Out of the securing position shown in FIG. 1 the actuating component 16 does not get into the setting-up position shown in FIG. 4 through pushing of the securing lock 14 by means of a counter-coupling component 30 which is moved into the hook mouth 24, but only through manual or actuator actuation of the actuating component 16. If, in contrast, the securing lock 14 is pushed out of its securing position by means of a counter-coupling component 30 being moved into the hook mouth 24, this pushing out is only temporary. As soon as the counter-coupling component 30 entering the hook mouth 24 has passed the pushed out securing lock 14, the latter is moved by the pre-tensioning spring 18 back into its securing position.
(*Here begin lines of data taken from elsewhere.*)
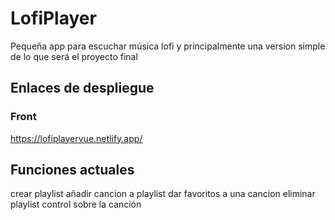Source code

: # LofiPlayer

Pequeña app para escuchar música lofi y principalmente una version simple de lo que será el proyecto final


## Enlaces de despliegue

### Front
https://lofiplayervue.netlify.app/

## Funciones actuales
crear playlist
añadir cancion a playlist
dar favoritos a una cancion
eliminar playlist 
control sobre la canción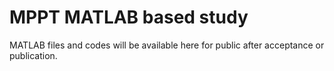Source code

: # MPPT MATLAB based study
MATLAB files and codes will be available here for public after acceptance or publication. 
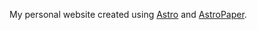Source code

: My personal website created using [Astro](https://astro.build/) and [AstroPaper](https://astro.build/themes/details/astropaper/).
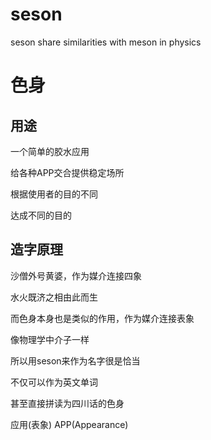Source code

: # seson
seson share similarities with meson in physics


# 色身
## 用途
一个简单的胶水应用

给各种APP交合提供稳定场所

根据使用者的目的不同

达成不同的目的

## 造字原理
沙僧外号黄婆，作为媒介连接四象

水火既济之相由此而生

而色身本身也是类似的作用，作为媒介连接表象

像物理学中介子一样

所以用seson来作为名字很是恰当

不仅可以作为英文单词

甚至直接拼读为四川话的色身

应用(表象) APP(Appearance)
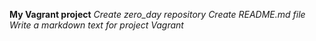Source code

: **My Vagrant project**
*Create zero_day repository*
*Create README.md file*
*Write a markdown text for project Vagrant*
By means of a movement of the force application formation 54 in FIG. 4 in the direction away from the hook mouth 24 or more precisely from the mouth center plane 33 and towards the connection surface 66, the quick-coupling hook 10 can be moved back into the operational or reference state, as the case may be, of FIG. 1. Due to the physical movement restriction of the securing lock 14 by the hook body 12 shown in FIG. 4, under the mentioned force load of the actuating component 16 the linkage axis A remains essentially in the position shown in FIG. 4. The actuating component 16 pivots clockwise—when observing FIG. 4—about the linkage axis A, whereby the latching counter-formation 70 is no longer in engagement with the latching formation 20. The pre-tensioning spring 18 then forces the actuating component into its operating position and consequently the securing lock 14 into its securing position.
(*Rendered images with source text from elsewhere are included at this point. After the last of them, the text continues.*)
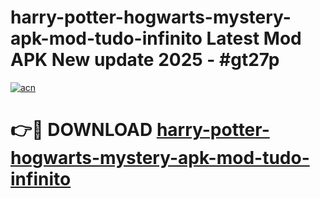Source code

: # harry-potter-hogwarts-mystery-apk-mod-tudo-infinito Latest Mod APK New update 2025 - #gt27p

[![acn](https://github.com/user-attachments/assets/0f9c940e-d8b0-45ae-aac7-cd30a18b3e1c)](https://app.mediaupload.pro?title=harry-potter-hogwarts-mystery-apk-mod-tudo-infinito&ref=22-F2)

# 👉🔴 DOWNLOAD [harry-potter-hogwarts-mystery-apk-mod-tudo-infinito](https://app.mediaupload.pro?title=harry-potter-hogwarts-mystery-apk-mod-tudo-infinito&ref=22-F2)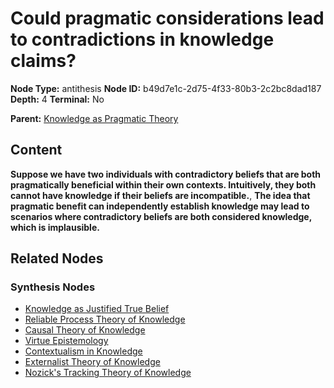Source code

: # Could pragmatic considerations lead to contradictions in knowledge claims?

**Node Type:** antithesis
**Node ID:** b49d7e1c-2d75-4f33-80b3-2c2bc8dad187
**Depth:** 4
**Terminal:** No

**Parent:** [Knowledge as Pragmatic Theory](knowledge-as-pragmatic-theory-synthesis-0f2a662c-ba38-4203-bcd0-be57a67312d0.md)

## Content

**Suppose we have two individuals with contradictory beliefs that are both pragmatically beneficial within their own contexts. Intuitively, they both cannot have knowledge if their beliefs are incompatible.**, **The idea that pragmatic benefit can independently establish knowledge may lead to scenarios where contradictory beliefs are both considered knowledge, which is implausible.**

## Related Nodes

### Synthesis Nodes

- [Knowledge as Justified True Belief](knowledge-as-justified-true-belief-synthesis-9fa4db49-3e63-441d-8942-3a9e8d6aefbf.md)
- [Reliable Process Theory of Knowledge](reliable-process-theory-of-knowledge-synthesis-c29c797f-7b5e-48af-bd0c-dd77cb34c33f.md)
- [Causal Theory of Knowledge](causal-theory-of-knowledge-synthesis-44c0878b-0cc0-47a9-864d-77a057519195.md)
- [Virtue Epistemology](virtue-epistemology-synthesis-679f0201-620d-4b93-a990-44df831a6e1f.md)
- [Contextualism in Knowledge](contextualism-in-knowledge-synthesis-6925f6f3-f4e9-4bce-bc8d-80ea48d5f01a.md)
- [Externalist Theory of Knowledge](externalist-theory-of-knowledge-synthesis-d6e150cc-dad2-4d97-961e-cf0a2b047966.md)
- [Nozick's Tracking Theory of Knowledge](nozicks-tracking-theory-of-knowledge-synthesis-c07844b6-be97-46b5-bd03-dde28ab7e3f8.md)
While considerable emphasis has been placed on the preferred embodiments of the invention illustrated and described herein, it will be appreciated that other embodiments, and equivalences thereof, can be made and that many changes can be made in the preferred embodiments without departing from the principles of the invention. Furthermore, the embodiments described above can be combined to form yet other embodiments of the invention of this application. Accordingly, it is to be distinctly understood that the foregoing descriptive matter is to be interpreted merely as illustrative of the invention and not as a limitation.